Directive:
Locate every line in the rows below that contains the string "ΜΕΤΆΒΑΣΗ", and copy each such line. Count a line only if its letters match in case.

Data supplied:
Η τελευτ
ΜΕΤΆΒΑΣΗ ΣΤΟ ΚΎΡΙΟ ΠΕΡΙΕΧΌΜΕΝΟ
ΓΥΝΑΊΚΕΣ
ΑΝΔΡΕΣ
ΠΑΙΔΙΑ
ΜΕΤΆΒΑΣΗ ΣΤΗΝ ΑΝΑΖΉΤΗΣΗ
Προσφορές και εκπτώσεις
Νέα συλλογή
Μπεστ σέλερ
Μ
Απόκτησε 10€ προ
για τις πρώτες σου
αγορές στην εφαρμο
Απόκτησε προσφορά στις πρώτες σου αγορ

Response below:
ΜΕΤΆΒΑΣΗ ΣΤΟ ΚΎΡΙΟ ΠΕΡΙΕΧΌΜΕΝΟ
ΜΕΤΆΒΑΣΗ ΣΤΗΝ ΑΝΑΖΉΤΗΣΗ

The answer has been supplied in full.